At the top level there is a prerelease action that calls a build or build-deploy action.

name: "deploy prerelease"

on:
  release:
    types: [prereleased]

  push:
    branches:
      - 'test-ci/deploy-prerelease/*'

jobs:
  deploy:
    if: "${{\
      startsWith(github.ref, 'refs/tags/release/prod') \
      }}"
    uses: ./.github/workflows/build-deploy.yaml
    with:
      # A prerelease is never deployed to production
      # A production prerelease is auto-deployed to staging for preview
      environment: "${{\
        (startsWith(github.ref, 'refs/tags/release/prod') && 'staging') \
        }}"
    secrets: inherit

  # If the production environment is isolated from the staging environment,
  # then we need to build and push the production artifacts without deploying them.
  # We can do this optimistically once the staging deployment is successful.
  build-prod:
    needs: deploy
    if: "${{ startsWith(github.ref, 'refs/tags/release/prod') }}"
    uses: ./.github/workflows/build.yaml
    with:
      environment: production
      artifacts: true
      notify: true
    secrets: inherit

Marking a release as the latest release deploys to production:

name: Deploy release

on:
  release:
    types: [released]

  push:
    branches:
      - 'test-ci/deploy-release/*'

# This only calls deploy, assuming that deploy-prerelease already pushed the production artifacts
# If you are not using that flow you can use the build-deploy workflow instead
jobs:
  build:
    uses: ./.github/workflows/deploy.yaml
    with:
      environment: 'production'
    secrets: inherit

Building and deploying

The build-deploy action combines building an deploying. You may want to make it callable. Similarly, the deploy action can be callable: this allows for a quick rollback. The build action can be re-used for pull requests.

name: Build and Deploy

on:
  workflow_dispatch:
    inputs:
      environment:
        description: environment to push docker image to
        required: true
        type: choice
        options:
          - qa
          - staging
          - production

  workflow_call:
    inputs:
      environment:
        description: environment to push docker image to
        required: true
        type: string
      ref:
        required: false
        type: string

  push:
    branches:
      - 'test-ci/build-deploy/*'

jobs:
  # The build job validates and pushes artifacts
  build:
    uses: ./.github/workflows/build.yaml
    with:
      artifacts: true
      ref: "${{inputs.ref}}"
      environment: "${{inputs.environment}}"
    secrets: inherit

  deploy:
    needs: build
    uses: ./.github/workflows/deploy.yaml
    with:
      ref: "${{inputs.ref}}"
      environment: "${{inputs.environment}}"
    secrets: inherit

Automating release pushing

We can automate pushing a tag and creating a release. This script is designed for applications and assumes a date-based release versioning.
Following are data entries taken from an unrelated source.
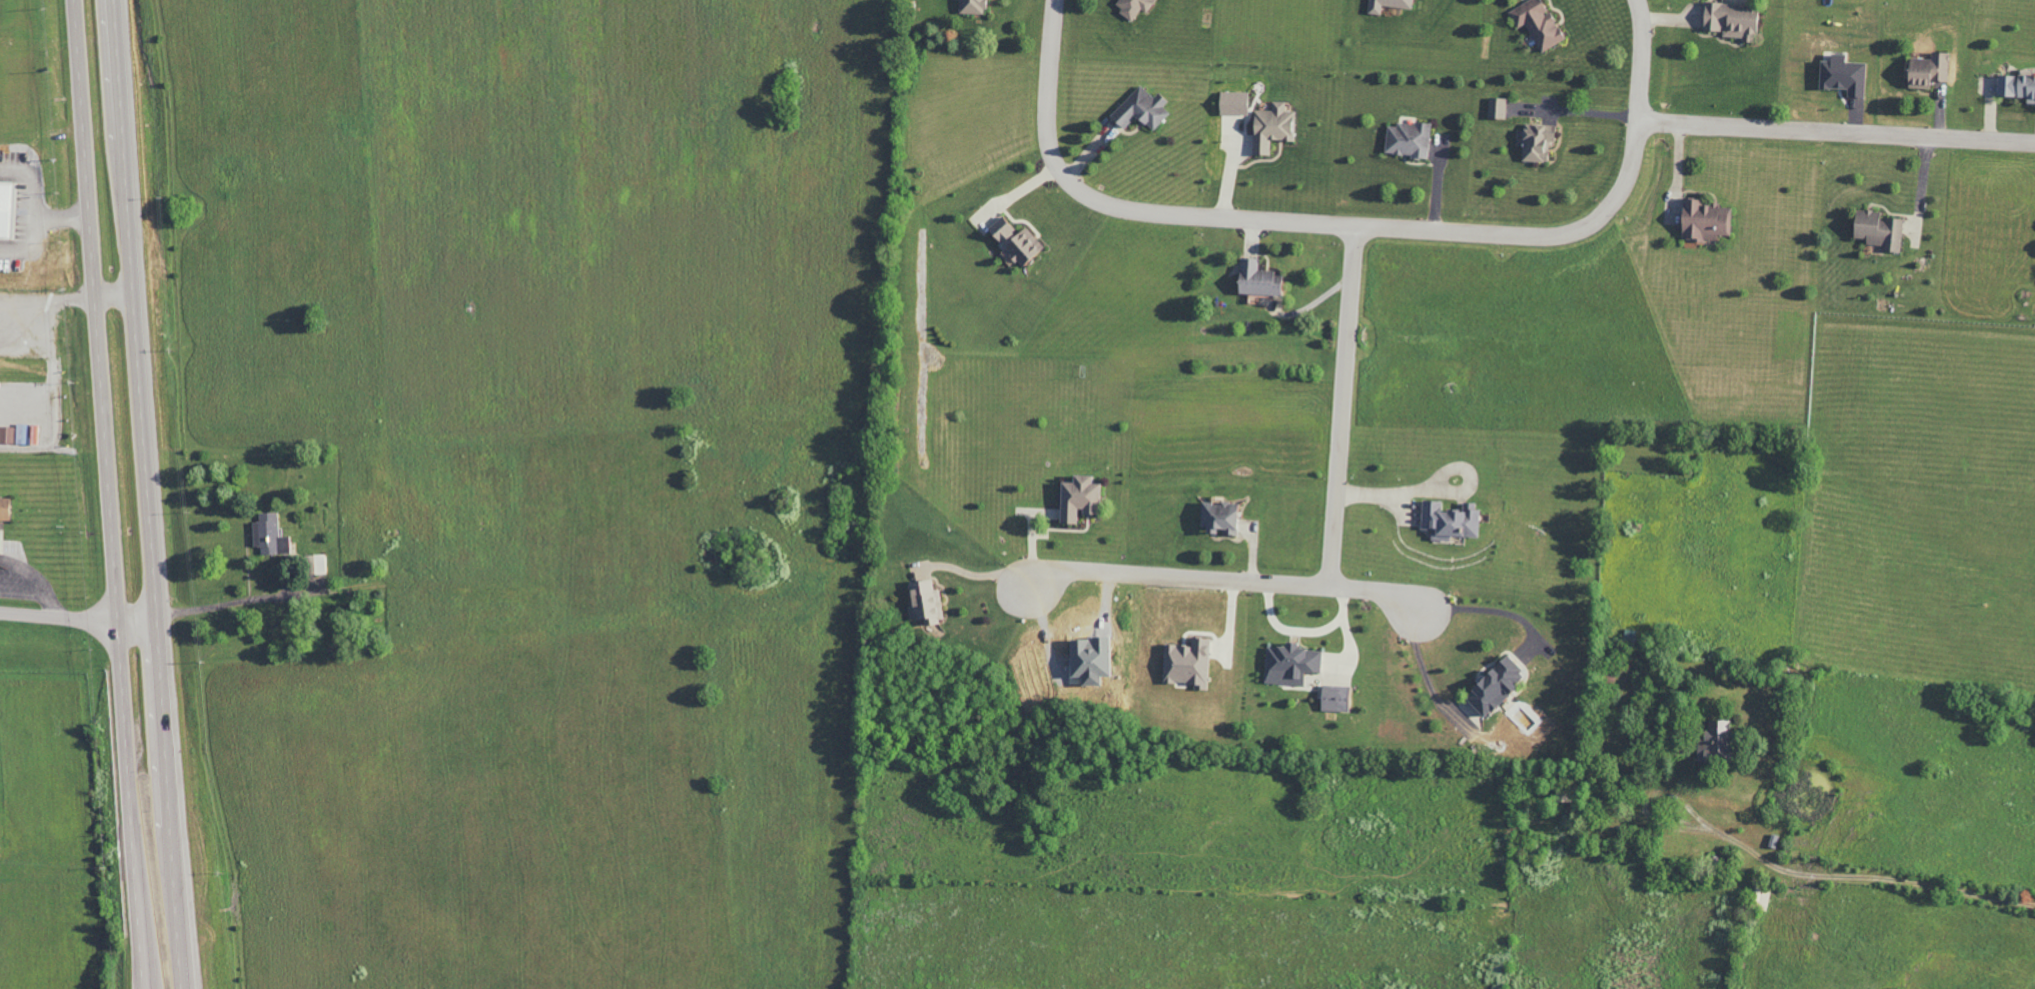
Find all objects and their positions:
building: (1386, 5)
building: (972, 6)
building: (1131, 6)
building: (1729, 19)
building: (1535, 23)
building: (1925, 70)
building: (1840, 74)
building: (2016, 86)
building: (1231, 103)
building: (1496, 107)
building: (1140, 109)
building: (1270, 127)
road: (1837, 132)
building: (1406, 139)
building: (1535, 141)
road: (1677, 171)
road: (1921, 186)
road: (36, 205)
building: (10, 210)
building: (1702, 220)
road: (1351, 222)
building: (1876, 229)
building: (1013, 241)
building: (1255, 278)
road: (50, 352)
road: (1341, 404)
building: (25, 434)
building: (40, 434)
building: (10, 435)
road: (106, 494)
road: (145, 494)
building: (1076, 499)
building: (8, 514)
building: (1218, 517)
building: (1447, 520)
building: (275, 535)
road: (1224, 579)
building: (923, 602)
road: (233, 605)
road: (58, 618)
road: (135, 623)
building: (1088, 657)
building: (1186, 664)
building: (1289, 664)
building: (1492, 685)
building: (1335, 698)
building: (1710, 742)

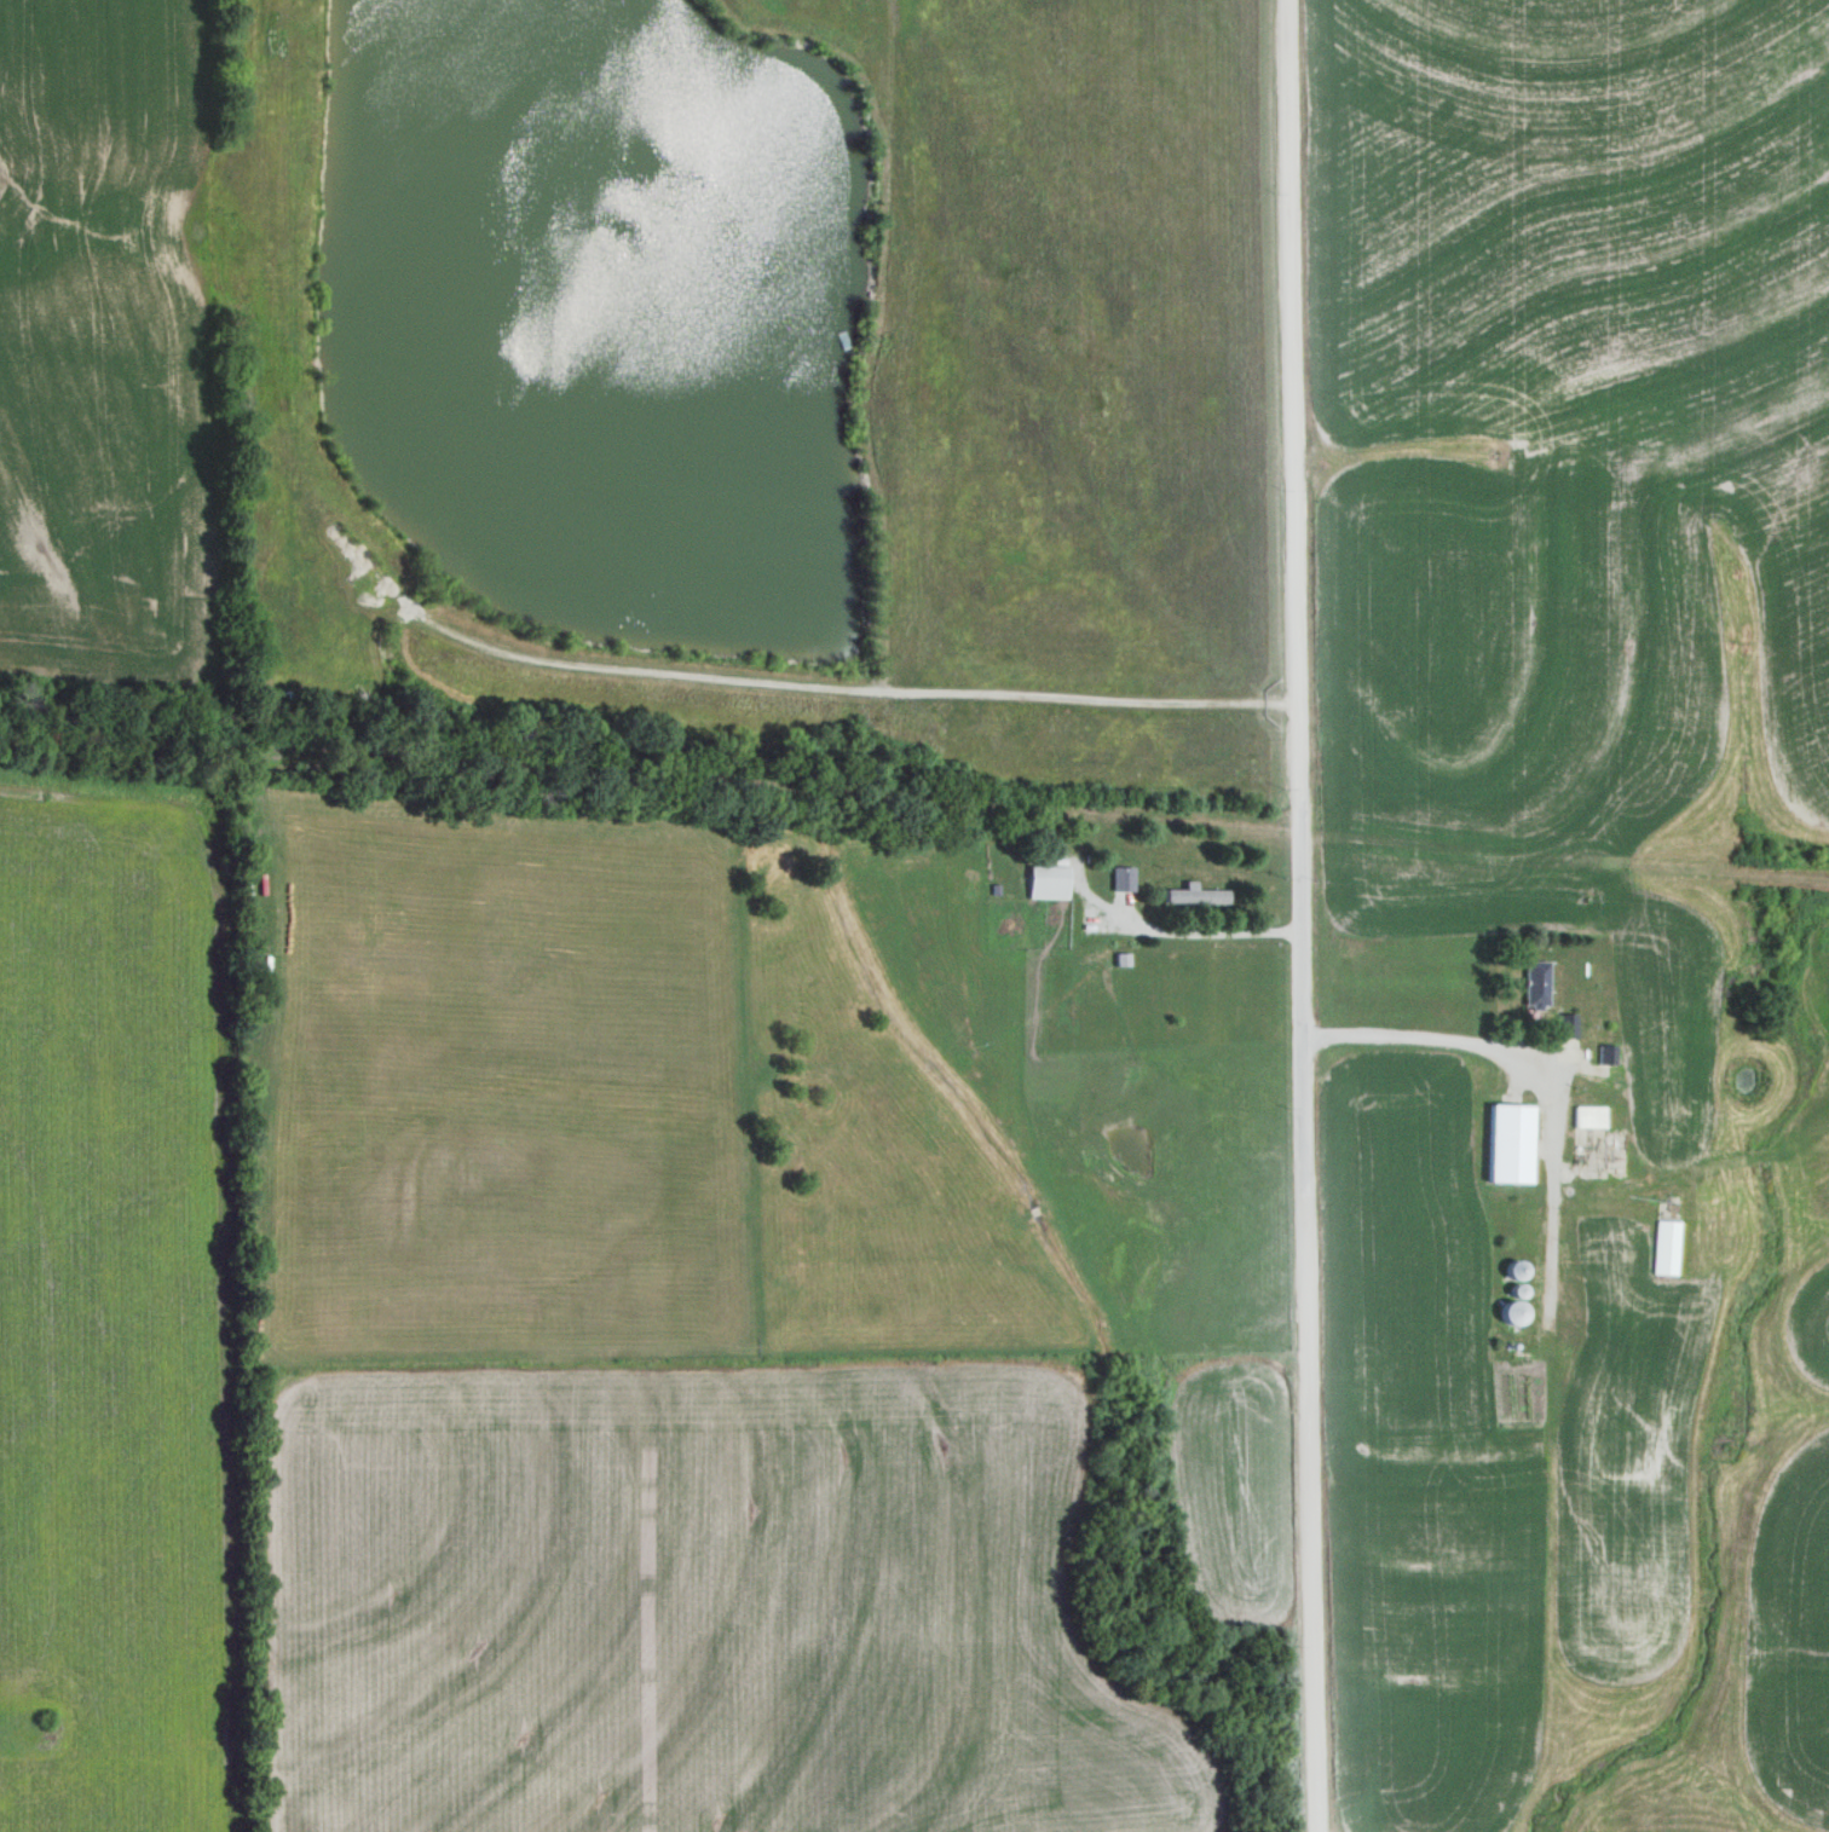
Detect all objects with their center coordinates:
dam: (622, 677)
building: (1124, 878)
building: (1048, 881)
building: (1195, 895)
road: (1303, 915)
building: (1535, 984)
building: (1565, 1025)
building: (1606, 1054)
building: (1587, 1116)
building: (1508, 1144)
building: (1666, 1246)
building: (1515, 1268)
building: (1510, 1310)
It will:

  • generate the tag with an incremented postfix if there are multiple releases in a day
  • push the tag
  • generate a url to click on to create a release in Github for the tag
#!/usr/bin/env bash
set -euo pipefail

ENVIRONMENT=${ENVIRONMENT:-prod}

git fetch origin --tags

# Find the next available tag
i=1
tag="release/$ENVIRONMENT/$(date -u "+%Y-%m-%d")/$i"
until [[ -z $(git tag -l "$tag") ]] ; do
    i=$((i + 1))
    tag="release/$ENVIRONMENT/$(date -u "+%Y-%m-%d")/$i"
done

git tag "$tag"
git push origin "$tag"

if repo=$(git remote -v | grep push | awk '{print $2}' | cut -d ':' -f 2) ; then
	echo "Create a release with this url:"
	echo "https://github.com/${repo}/releases/new?tag=${tag}"
fi

Github will auto-generate release notes. There is still a manual button click to make the release and the selection of the previous release to compare against.

Conclusion

Github already has a release feature that is perfect for trunk based development. If we add in some additional automation trunk based development can be just as easy to use on Github as Git flow.